In this post, I would like to suggest an alternative to Proof of Work and Proof of Stake in Crypto. I will call it Proof of Improvement.

The idea behind proof of improvement is that crypto tokens represent a real world improvement in state of something. This way, as that thing improves over time, the value of the token and the entire network improves.
A little background to the other two methods. Proof of Work requires that a bunch of computers number-crunch in order to keep the crypto networks running. All these computers crunching require a lot of electricity (and hardware) to do this.

Proof of Stake involves people tying up their tokens in some way or the other, and getting rewarded with more tokens for doing this.

Proof of Work is a very wasteful way of keeping the crypto networks running. A lot of electricity is being used up, and most of it is not doing anything particularly useful to the world. Proof of Stake, on the other hand, while not being particular wasteful, disconnects the tokens from the real world. Without any form of inherent value, most crypto tokens will be at serious risk of collapsing into nothing.

Proof of improvement solves this - the 'hard problem' being solved is something that has real-world utility (and is hard to improve, as a consequence). It also prevents tokens from collapsing, as they represent something with real world value.

Let me give an example - I own a tiny Palm Fruit plantation. This plantation has about 700 trees in it. Each tree produces a bunch of palm fruit on it, which will be converted into oil and can be sold on the market. It costs about $1 to plant a palm tree, and you can make maybe $50 per year from each tree, till the tree stops producing.

Imagine that each tree was allocated a token for my imaginary crypto-currency: PALMOILCOIN. Each token then represents exactly one tree. The token also represents all the economic value that that tree will produce over its lifetime. A person holding this token is then entitled to the entire profit of that particular tree.

When a tree is planted, then the token is worth $1 (the cost of planting). Over time, the value of the token increases, because the risk decreases. After 2 years, when the tree starts producing oil, the token is worth the annual production multiplied by the years the palm tree is still likely to produce.

The discount on the value comes from the risk factor. When a tree is planted, there is no guarantee it will grow. So a price of $1 is fair. When it produces, you are sure of at least $50, but what happens if a flood comes the next year and completely destroys the plantation? So you can price the next year at $40. The further in the future one looks, the more one discounts the price. So perhaps the coin could be priced at something like $50 + $40 + $30 + $20 + $10, representing the value in each year, discounted by the risk.
This digitally tradable token is hence storing the value that that palm tree will produce. So people can trade this future value with each other, and whoever holds that token gains the future profits from the asset the token represents.

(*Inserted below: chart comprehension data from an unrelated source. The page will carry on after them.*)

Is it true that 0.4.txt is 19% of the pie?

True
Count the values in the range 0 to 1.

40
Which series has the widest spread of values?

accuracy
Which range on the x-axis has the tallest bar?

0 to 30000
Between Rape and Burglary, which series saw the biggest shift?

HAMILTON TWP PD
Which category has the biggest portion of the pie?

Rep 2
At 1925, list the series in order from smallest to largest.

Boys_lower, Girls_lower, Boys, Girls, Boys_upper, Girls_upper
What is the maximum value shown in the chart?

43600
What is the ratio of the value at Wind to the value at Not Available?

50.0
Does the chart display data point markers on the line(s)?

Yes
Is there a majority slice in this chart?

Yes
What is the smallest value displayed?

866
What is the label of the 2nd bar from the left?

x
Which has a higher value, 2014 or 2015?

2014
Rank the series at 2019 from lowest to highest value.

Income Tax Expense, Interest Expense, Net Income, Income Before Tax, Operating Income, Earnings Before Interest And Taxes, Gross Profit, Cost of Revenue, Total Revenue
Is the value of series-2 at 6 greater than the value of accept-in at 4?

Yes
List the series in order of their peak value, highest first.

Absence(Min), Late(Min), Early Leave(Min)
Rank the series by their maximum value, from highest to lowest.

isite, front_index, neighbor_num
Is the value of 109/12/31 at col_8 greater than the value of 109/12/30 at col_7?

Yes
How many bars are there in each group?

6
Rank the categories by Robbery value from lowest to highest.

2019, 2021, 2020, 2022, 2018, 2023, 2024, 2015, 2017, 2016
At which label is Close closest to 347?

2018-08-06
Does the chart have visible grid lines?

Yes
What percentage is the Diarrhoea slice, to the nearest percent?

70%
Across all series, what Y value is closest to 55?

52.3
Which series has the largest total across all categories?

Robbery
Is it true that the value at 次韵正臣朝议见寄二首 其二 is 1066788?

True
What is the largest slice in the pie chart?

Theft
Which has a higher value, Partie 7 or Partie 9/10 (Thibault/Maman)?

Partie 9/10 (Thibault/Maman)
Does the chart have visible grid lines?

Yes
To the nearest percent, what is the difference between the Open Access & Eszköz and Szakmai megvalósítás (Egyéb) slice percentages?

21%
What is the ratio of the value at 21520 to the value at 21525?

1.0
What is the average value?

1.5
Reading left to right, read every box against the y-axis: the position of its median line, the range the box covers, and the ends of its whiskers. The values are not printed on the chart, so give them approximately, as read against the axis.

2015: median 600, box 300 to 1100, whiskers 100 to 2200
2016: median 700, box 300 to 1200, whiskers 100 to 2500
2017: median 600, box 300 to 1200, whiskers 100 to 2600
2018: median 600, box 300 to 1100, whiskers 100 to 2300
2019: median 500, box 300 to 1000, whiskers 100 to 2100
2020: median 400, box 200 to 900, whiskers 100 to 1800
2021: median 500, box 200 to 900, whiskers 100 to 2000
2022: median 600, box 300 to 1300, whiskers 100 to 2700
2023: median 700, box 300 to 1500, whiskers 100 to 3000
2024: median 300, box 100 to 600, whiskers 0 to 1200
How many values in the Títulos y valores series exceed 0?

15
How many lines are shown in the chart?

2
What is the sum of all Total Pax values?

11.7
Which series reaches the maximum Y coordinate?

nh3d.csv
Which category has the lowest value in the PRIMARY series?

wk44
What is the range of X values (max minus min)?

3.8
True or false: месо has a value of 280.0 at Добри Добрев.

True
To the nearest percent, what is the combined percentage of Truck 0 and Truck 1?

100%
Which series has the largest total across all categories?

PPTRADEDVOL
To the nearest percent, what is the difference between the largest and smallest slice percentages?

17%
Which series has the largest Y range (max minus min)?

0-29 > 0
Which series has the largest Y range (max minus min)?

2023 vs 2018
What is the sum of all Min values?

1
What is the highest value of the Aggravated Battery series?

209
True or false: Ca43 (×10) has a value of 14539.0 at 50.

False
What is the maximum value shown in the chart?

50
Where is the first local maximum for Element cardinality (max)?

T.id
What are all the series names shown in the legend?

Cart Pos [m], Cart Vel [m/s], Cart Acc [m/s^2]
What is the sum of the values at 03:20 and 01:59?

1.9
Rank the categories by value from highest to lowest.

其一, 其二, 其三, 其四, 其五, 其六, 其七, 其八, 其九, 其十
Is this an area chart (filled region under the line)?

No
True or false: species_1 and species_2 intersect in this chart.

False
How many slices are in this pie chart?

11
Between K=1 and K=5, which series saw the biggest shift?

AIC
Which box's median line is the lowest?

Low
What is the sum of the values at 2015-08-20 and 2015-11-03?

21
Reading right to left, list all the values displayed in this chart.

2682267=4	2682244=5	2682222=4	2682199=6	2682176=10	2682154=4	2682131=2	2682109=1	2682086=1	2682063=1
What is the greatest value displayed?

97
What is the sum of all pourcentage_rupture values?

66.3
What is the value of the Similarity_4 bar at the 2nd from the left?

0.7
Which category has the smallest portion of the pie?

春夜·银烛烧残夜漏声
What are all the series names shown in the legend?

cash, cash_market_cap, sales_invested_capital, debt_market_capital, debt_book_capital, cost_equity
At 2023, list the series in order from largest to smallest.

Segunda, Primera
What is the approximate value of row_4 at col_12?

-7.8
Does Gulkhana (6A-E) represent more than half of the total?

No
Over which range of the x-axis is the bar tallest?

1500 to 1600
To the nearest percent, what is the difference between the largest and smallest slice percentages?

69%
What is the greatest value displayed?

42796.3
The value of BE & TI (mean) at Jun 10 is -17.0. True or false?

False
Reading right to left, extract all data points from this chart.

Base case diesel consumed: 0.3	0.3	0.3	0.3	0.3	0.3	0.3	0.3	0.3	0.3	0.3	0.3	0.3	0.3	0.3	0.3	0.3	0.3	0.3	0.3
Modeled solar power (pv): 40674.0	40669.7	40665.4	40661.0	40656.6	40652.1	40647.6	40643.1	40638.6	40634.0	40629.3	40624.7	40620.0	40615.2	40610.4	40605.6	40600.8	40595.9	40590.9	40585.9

However, there is a huge problem. I am just some guy who claims he owns palm trees in Nigeria (of all places). You have no idea if those palm trees exist. You have no idea if I actually own it. You have no idea if I will honour my side of the bargain and actually pay up when it comes time to do so. There is so much risk in an exercise like this - and a network built on this alone would be instantly filled with scammers.

So hence comes the second part of the Proof of Improvement network - the Improvement Insurer (who is a bit like a miner). Anyone can be an Improvement Insurer, and what they do is to issue a statement validating that a particular asset has actually improved. They do so by staking some of their own tokens into the coin being improved. In return, they take a percentage of the future return.

Every token purchase pays out a dividend as the asset improves over time. The dividend rate is estimated by the token issuer. The Improvement Insurer provides an independent evaluation of what the dividend rate will actually be, and advertises a % of this dividend in return to provide a continuous assessment of the risk value of the token.

Should a token issuer default, the insurer loses all or some of their staked tokens, as well as credibility. The projections on which others 'trusted' them on an asset return will no more match the return. This credibility score is also recorded on the blockchain, and is visible to anyone buying in. It becomes one of the primary ways that decisions are made about a particular investment.

Over time, improvement insurers that are very good will attract the trust of the community, and earn a good return by providing the de-risking service. The token issuers will be happy because they can raise capital for their projects. The investors will be happy because they now have relative certainty in their investments and a clear return.

All investment is risk, and the primary utility digital tokens have shown themselves to have is as a way of investing. The proof of improvement method makes investing central to digital tokens, while building in mechanism that minimize, while not eliminating risk. Projects can get financed (or sold when on-going), and people can speculate and earn good returns if they speculate right.